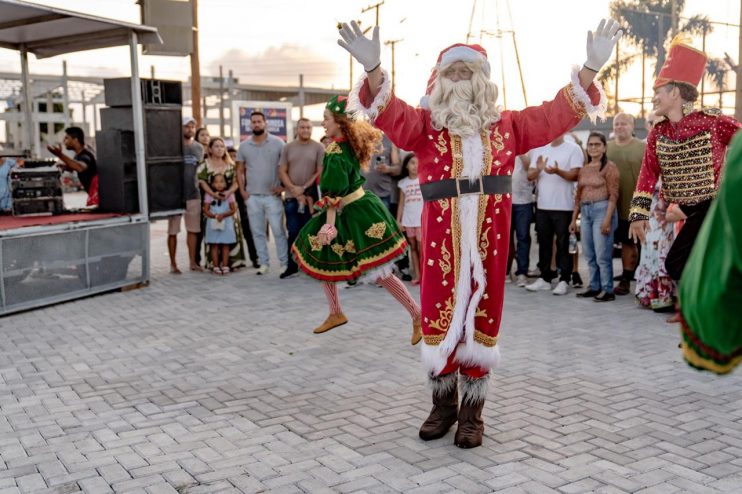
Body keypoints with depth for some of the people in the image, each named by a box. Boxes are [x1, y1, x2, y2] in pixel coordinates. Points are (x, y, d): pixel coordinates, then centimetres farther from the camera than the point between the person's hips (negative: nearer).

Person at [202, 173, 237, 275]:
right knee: (214, 245, 2)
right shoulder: (209, 195, 1)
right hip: (213, 224, 0)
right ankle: (216, 266, 6)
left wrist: (223, 215, -17)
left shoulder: (229, 194, 1)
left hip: (226, 223, 0)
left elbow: (233, 209, -3)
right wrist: (215, 216, -18)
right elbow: (206, 210, -2)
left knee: (225, 245, 3)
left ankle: (225, 266, 8)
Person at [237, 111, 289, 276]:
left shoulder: (277, 143, -2)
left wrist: (283, 186, -7)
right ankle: (264, 263, 16)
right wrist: (243, 190, 4)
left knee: (278, 231, -4)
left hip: (272, 195, -3)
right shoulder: (244, 146, 7)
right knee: (257, 232, 8)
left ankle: (285, 263, 3)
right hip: (252, 196, 3)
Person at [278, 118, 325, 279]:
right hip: (291, 197, 2)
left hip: (311, 197, -2)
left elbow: (320, 172, -4)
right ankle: (292, 265, 12)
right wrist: (294, 191, -7)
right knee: (293, 233, 6)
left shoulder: (318, 147, 1)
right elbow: (282, 171, 5)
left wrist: (304, 189, -10)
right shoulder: (288, 148, 8)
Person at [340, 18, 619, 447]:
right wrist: (373, 67, -33)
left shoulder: (507, 127, 10)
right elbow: (389, 112, -13)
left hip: (489, 239, 1)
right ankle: (444, 404, 23)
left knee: (481, 319, 6)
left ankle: (472, 412, 18)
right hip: (441, 239, -1)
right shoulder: (425, 125, 4)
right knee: (440, 316, 5)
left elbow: (558, 114, 5)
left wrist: (591, 68, -9)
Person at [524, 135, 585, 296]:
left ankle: (564, 280, 4)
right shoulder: (539, 149, 13)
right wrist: (538, 169, -14)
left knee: (563, 244, -2)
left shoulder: (573, 149, -2)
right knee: (544, 243, 10)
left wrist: (558, 171, -27)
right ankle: (545, 278, 19)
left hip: (563, 206, -5)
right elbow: (530, 175, 8)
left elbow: (575, 175, -11)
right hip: (542, 205, 5)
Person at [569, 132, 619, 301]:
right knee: (589, 254, 10)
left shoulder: (609, 167, -4)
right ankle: (594, 286, 19)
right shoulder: (583, 169, 15)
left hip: (602, 209, -7)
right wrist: (574, 219, 15)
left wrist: (608, 219, -17)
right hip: (585, 211, 7)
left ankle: (607, 290, 1)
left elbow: (613, 195, -10)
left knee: (602, 254, -6)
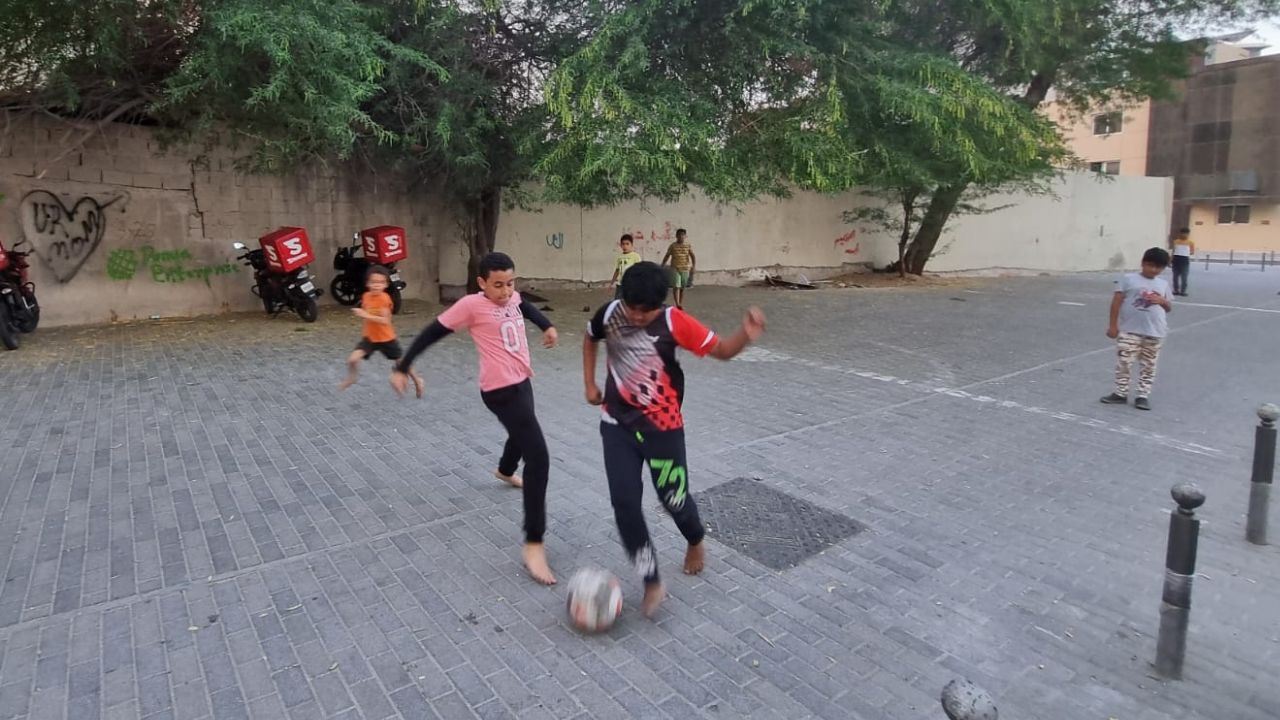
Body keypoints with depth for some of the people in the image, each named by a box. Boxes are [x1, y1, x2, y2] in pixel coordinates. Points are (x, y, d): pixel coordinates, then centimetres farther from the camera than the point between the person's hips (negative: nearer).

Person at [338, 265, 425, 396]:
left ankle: (417, 380, 37)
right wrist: (361, 313, 1)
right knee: (352, 359, -14)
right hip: (369, 337, 4)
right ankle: (351, 379, 16)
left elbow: (385, 320, -31)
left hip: (386, 338, -4)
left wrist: (366, 316, -36)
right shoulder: (366, 296, -2)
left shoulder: (385, 299, -23)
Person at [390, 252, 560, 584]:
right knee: (538, 457, -18)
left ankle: (505, 471, 71)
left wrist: (547, 325, 29)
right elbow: (433, 332, -10)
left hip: (522, 381, 9)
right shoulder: (471, 305, -15)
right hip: (502, 391, -9)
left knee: (523, 433, 36)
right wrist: (402, 367, -8)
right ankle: (533, 544, -14)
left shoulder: (513, 297, 4)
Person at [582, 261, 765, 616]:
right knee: (624, 502, -5)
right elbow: (589, 339, 12)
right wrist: (590, 385, 8)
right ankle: (652, 582, 10)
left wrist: (746, 334, -35)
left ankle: (695, 542, 46)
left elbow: (720, 350, -15)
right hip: (617, 424, 2)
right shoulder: (609, 314, -9)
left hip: (663, 426, -2)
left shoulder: (674, 322, -18)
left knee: (673, 498, 9)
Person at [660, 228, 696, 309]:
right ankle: (677, 304, -16)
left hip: (685, 269, 2)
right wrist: (662, 267, 6)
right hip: (675, 269, -2)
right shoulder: (672, 246, 0)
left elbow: (693, 257, -3)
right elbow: (666, 256, 6)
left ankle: (681, 304, 19)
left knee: (682, 287, 9)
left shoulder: (688, 246, 2)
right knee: (676, 286, -12)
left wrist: (693, 267, -16)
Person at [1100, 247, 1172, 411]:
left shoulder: (1163, 284, 10)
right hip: (1129, 330, -3)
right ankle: (1120, 393, 10)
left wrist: (1162, 301, -8)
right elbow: (1117, 301, -3)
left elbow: (1169, 308, 16)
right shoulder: (1129, 279, -2)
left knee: (1148, 366, 8)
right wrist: (1113, 325, -6)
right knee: (1124, 363, -1)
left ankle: (1143, 395, 16)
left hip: (1155, 333, 3)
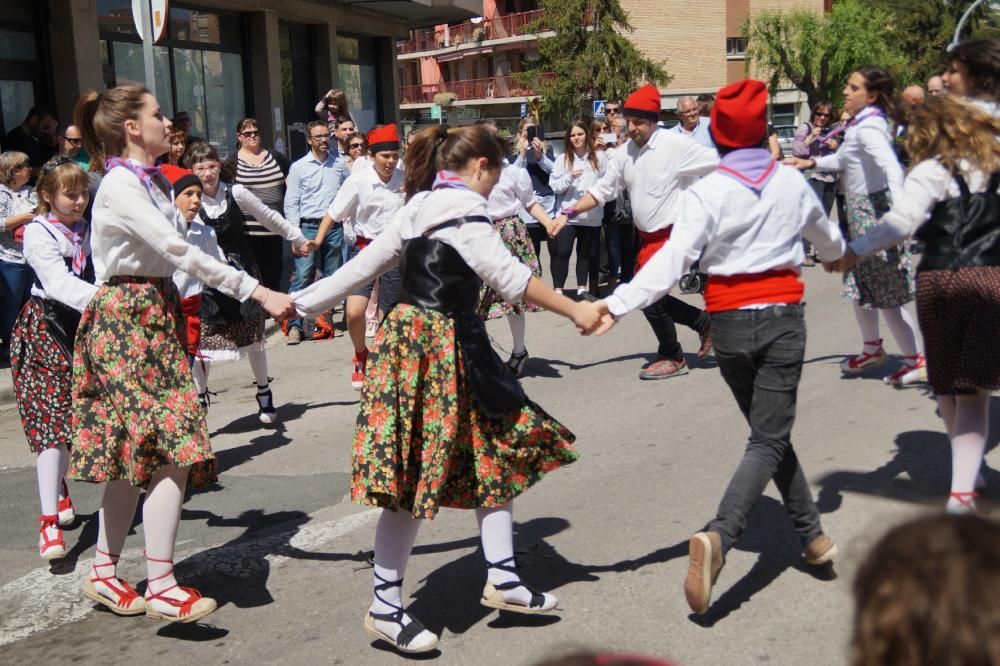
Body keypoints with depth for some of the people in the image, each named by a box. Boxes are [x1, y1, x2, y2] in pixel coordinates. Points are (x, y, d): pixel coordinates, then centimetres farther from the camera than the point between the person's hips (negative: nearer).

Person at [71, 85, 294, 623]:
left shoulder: (152, 182, 14)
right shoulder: (119, 186, -15)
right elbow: (180, 253, -23)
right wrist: (259, 293, -25)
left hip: (154, 315, 9)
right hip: (127, 319, -9)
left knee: (135, 451, 11)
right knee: (171, 447, -14)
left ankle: (103, 573, 22)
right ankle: (160, 587, -10)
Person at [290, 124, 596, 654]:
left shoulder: (418, 210, 15)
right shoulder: (464, 213, -12)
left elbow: (364, 264, 15)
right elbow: (510, 277, -18)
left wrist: (301, 302, 21)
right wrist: (575, 311, -11)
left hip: (412, 337, 10)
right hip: (437, 349, -10)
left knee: (494, 453, 14)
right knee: (416, 480, -4)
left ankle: (502, 579, 21)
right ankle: (385, 610, 5)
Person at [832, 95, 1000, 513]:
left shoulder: (933, 171, -4)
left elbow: (902, 221, -19)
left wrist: (856, 251, -20)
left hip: (941, 280, -2)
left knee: (947, 384, 16)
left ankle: (965, 474, 29)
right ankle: (962, 489, -11)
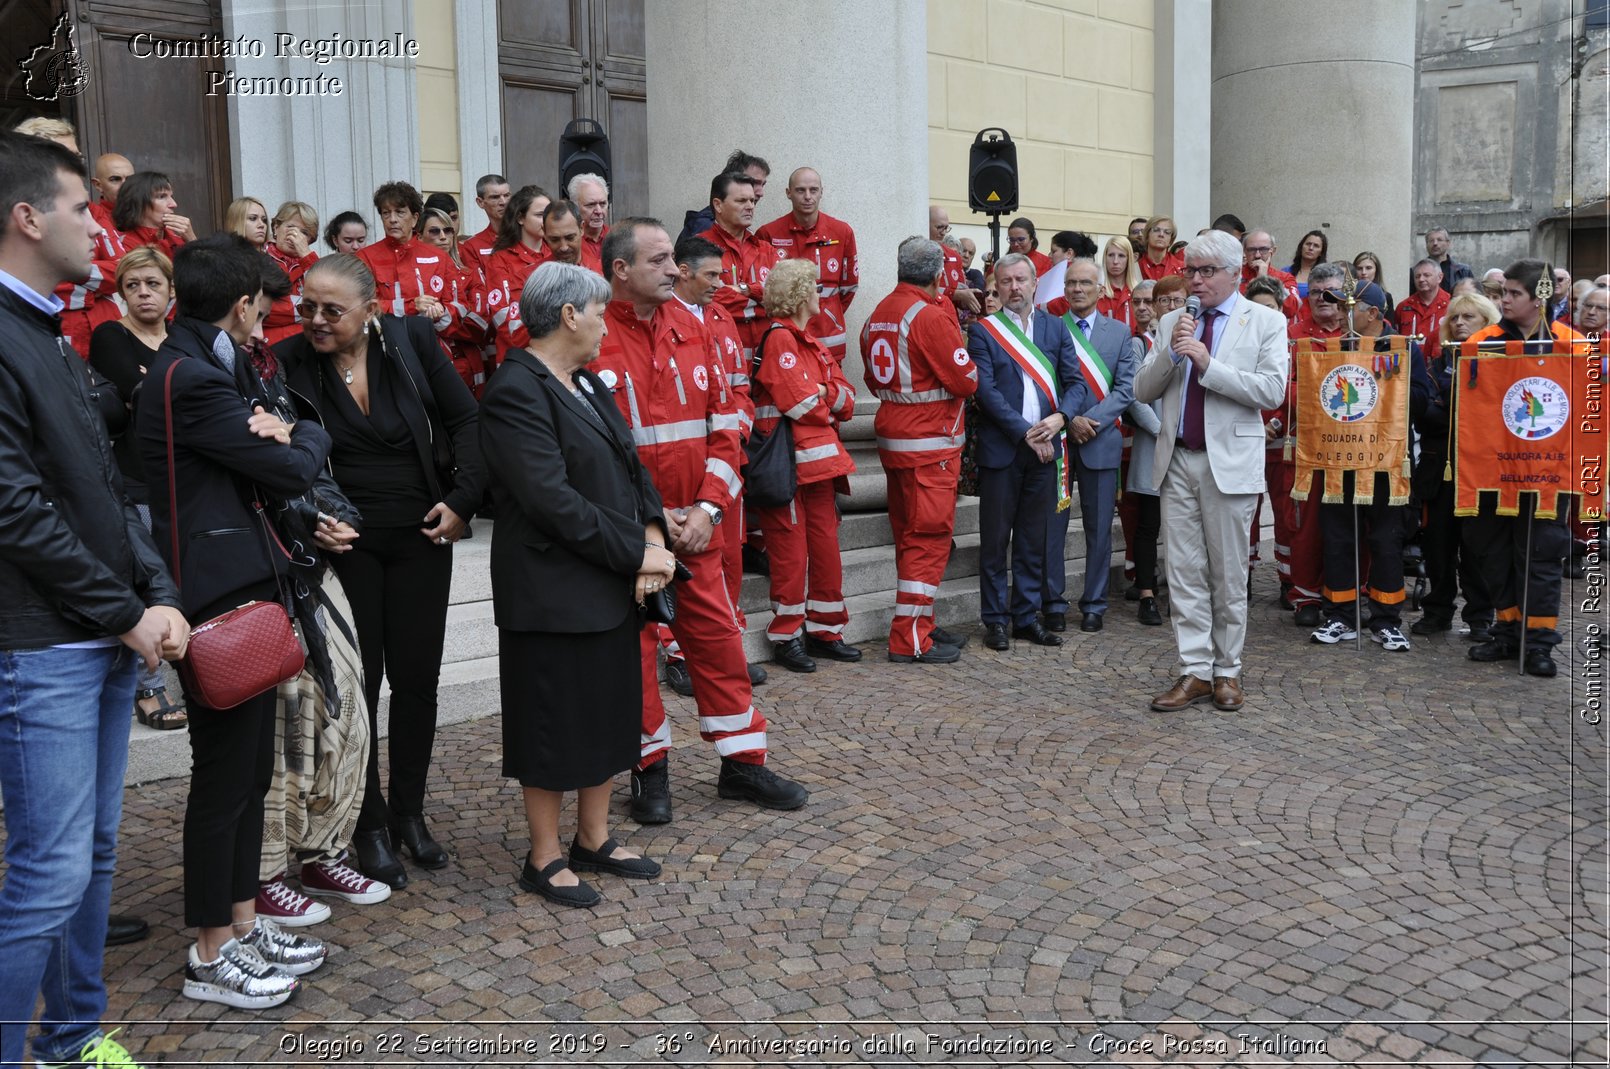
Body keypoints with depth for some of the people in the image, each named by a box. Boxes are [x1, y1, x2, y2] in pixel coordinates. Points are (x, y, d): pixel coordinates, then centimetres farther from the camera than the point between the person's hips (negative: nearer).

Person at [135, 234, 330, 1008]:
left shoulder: (210, 366, 15)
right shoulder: (190, 378, -17)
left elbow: (274, 460, 14)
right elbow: (292, 470, -15)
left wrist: (278, 435, -7)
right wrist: (305, 435, 6)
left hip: (245, 589, 10)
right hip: (219, 596, -10)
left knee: (251, 768, 16)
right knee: (224, 776, 0)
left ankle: (243, 922, 28)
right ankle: (210, 956, 14)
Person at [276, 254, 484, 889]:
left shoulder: (412, 340, -5)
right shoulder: (289, 363, -7)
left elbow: (465, 420, 0)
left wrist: (461, 501, -7)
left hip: (422, 536, 1)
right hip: (345, 542, -1)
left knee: (417, 677, 8)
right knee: (358, 683, 4)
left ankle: (409, 812, 25)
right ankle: (370, 825, 19)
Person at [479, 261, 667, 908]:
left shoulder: (587, 382, 12)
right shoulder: (515, 393, -17)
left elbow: (630, 465, 11)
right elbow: (555, 502, -23)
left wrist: (653, 538, -6)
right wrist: (638, 553, -18)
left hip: (613, 586, 9)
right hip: (553, 592, -9)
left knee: (606, 714, 17)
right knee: (553, 722, 4)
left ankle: (594, 838, 32)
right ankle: (545, 858, 20)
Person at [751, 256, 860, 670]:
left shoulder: (812, 342, 19)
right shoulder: (778, 337, -10)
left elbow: (847, 400, 13)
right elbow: (799, 403, -19)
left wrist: (822, 393, -6)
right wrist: (830, 400, 0)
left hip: (821, 458, 9)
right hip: (789, 461, -9)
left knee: (826, 546, 11)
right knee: (791, 550, -3)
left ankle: (825, 630, 21)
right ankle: (786, 636, 8)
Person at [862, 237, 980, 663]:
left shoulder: (878, 314, 9)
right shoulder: (930, 316, -16)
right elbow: (966, 379, -15)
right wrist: (967, 373, 5)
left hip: (892, 435, 8)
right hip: (930, 440, -8)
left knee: (909, 535, 15)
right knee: (929, 537, -4)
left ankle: (920, 623, 24)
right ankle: (910, 639, -2)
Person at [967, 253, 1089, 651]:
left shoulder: (1055, 328, 11)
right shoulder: (983, 331, 0)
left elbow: (1076, 382, 6)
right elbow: (986, 390, -10)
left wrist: (1060, 418, -13)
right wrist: (1026, 433, -15)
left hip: (1044, 449, 3)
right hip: (1000, 449, -3)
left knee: (1035, 540, 10)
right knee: (995, 540, 3)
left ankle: (1027, 617, 20)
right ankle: (995, 620, 12)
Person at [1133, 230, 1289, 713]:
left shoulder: (1266, 322, 1)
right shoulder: (1172, 322, 11)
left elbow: (1273, 391, -13)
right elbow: (1142, 391, 6)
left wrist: (1207, 364, -18)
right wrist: (1171, 352, -10)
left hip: (1230, 461, -3)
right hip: (1178, 461, 3)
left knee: (1227, 575, 5)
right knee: (1185, 573, 4)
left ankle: (1226, 671, 17)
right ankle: (1195, 672, 10)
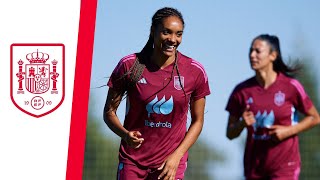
-----
[Work instructions]
Of the lines above, extract only those from the line with "right elbow: (530, 175, 8)" to the line with "right wrist: (574, 219, 15)", both included, exactly as written.

[Answer for the task]
right elbow: (530, 175, 8)
left elbow: (575, 175, -11)
right hip: (542, 205, 5)
Person at [569, 132, 619, 301]:
right knee: (589, 254, 10)
left shoulder: (609, 167, -4)
right ankle: (594, 286, 19)
right shoulder: (583, 169, 15)
left hip: (602, 209, -7)
right wrist: (574, 219, 15)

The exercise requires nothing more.